As Behaviour Analysts, we look to take a function-based approach in reducing negative behaviour. This means that instead of just eliminating behaviours that might be inappropriate, we try to get to the ‘why’ of the behaviour. Looking at behaviour as communication gives us a way of understanding our students and helping them express themselves even better.
Reinforce the Communication
If it was determined that a behaviour should be reduced (see When is Behaviour Worth Targeting?), then it is our responsibility to teach an happropriate replacement behaviour. Since behaviour is communication, then one of the most important replacement skills is communication. If we can decode the function of the behaviour, then we can find a more appropriate, functional phrase to teach the student. Communication can be verbal, using sign language, or exchanging a picture. We can change the form of a behaviour with traditional means (like extinction) but without replacing the ‘why’ of a behaviour, a different form will pop up in its place.

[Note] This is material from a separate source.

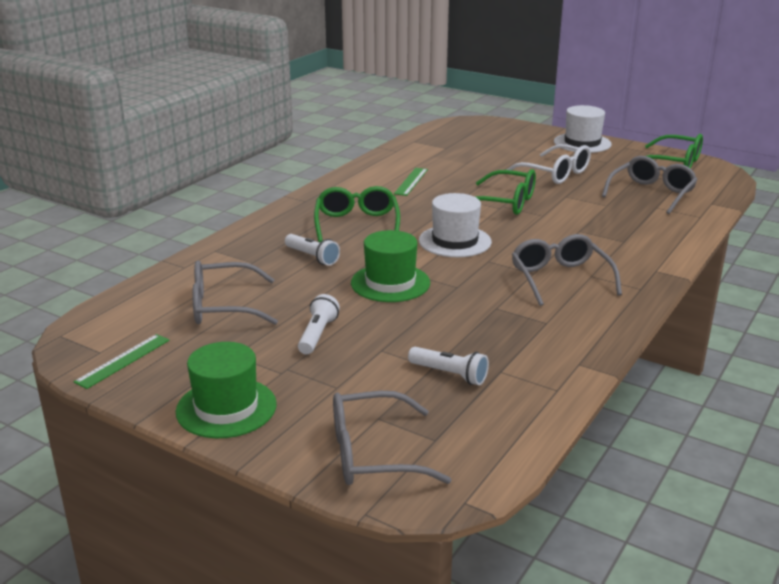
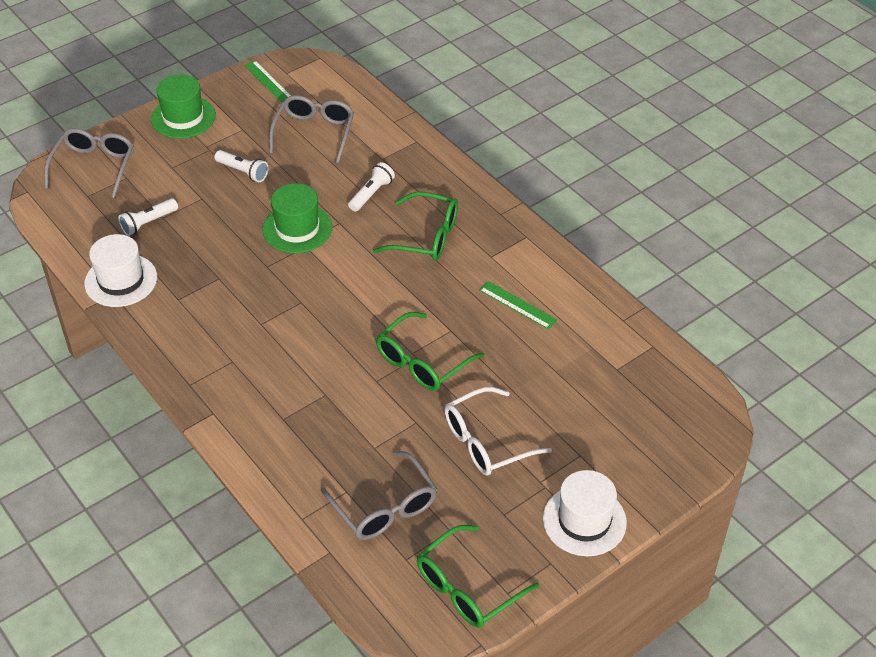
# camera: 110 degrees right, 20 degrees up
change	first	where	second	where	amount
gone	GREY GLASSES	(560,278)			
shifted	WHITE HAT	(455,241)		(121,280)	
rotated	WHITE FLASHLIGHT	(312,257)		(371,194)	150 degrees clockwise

When you’ve chosen a functional phrase to teach the student, it’s important to reinforce the phrase each and every time the student uses it INSTEAD of engaging in negative behaviour. If we’ve determined that the function of the behaviour is such a powerful motivator, then that’s exactly what we should use to reinforce the communication! If the child wants escape, teach the child to ask for escape and then reinforce with…ESCAPE! If the child wants attention, teach the child to ask for attention and then reinforce with….ATTENTION!
Steps to Teaching Functional Communication
- Determine the targeted behaviour. Example: A child’s negative behaviour is self-injury when presented with a task demand.
- Complete a functional assessment to determine the function of the behaviour. Example: FA determined that the “why” is escape from demand.
- Choose an alternative, functionally equivalent phrase to teach the child. Example: Teach the child to say, “I don’t want to” either verbally or with pictures or signs. Prompt this if necessary to make it errorless.
- Practice and reinforce. Example: Each time the child uses the phrases, “I don’t want to” when presented with a task demand instead of self-injury – reinforce with escape from the task (for a few minutes).
- Once the child is using it spontaneously and independently, you can begin to teach the child tolerance and delay (i.e. when the answer is “no” or “not now”).
A traditional approach to reducing negative behaviour (especially when the function is escape) is to use escape extinction. This creates a situation where children become accustomed to doing things that make them uncomfortable or that they don’t want to do. When reducing a behaviour that is escape-related, it is even more important to teach our students an appropriate way to protest something they don’t want. We want our kiddos to feel like they can voice their opinions, that they are heard, and that sometimes they have to do hard things anyway.
All problem behaviours have a related communication alternative. For some ideas on phrases to replace them with, see below:
Related Communication Alternatives to Problem Behaviour
- “I need help” –> attention/tangible
- “I don’t like this” –> escape
- “I would rather be doing that” –> tangible
- “Hey, over here” –> attention
- “I don’t understand” –> attention/escape
- “You’re standing too close. Please move” –> tangible/escape
- “Its way too cold in here today” –> tangible/sensory
- “I don’t feel well” –> tangible
- “You’re supposed to do it this way” –> tangible
- “This is so boring” –> escape
- “Who are you?” –> tangible
- “What’s in it for me?” –> attention/tangible
- “I can make my own choices thank you” –> escape
- “It’s been a rough morning and I really just need a break” –> escape
- “Can I have a taste of that lasagna?” –> tangible
Contrive and create as many opportunities as you can for your student to practice using the functional communication phrases. As you teach, monitor the frequency of negative behaviour – hopefully as the frequency of FCT increases, the frequency of negative behaviour decreases!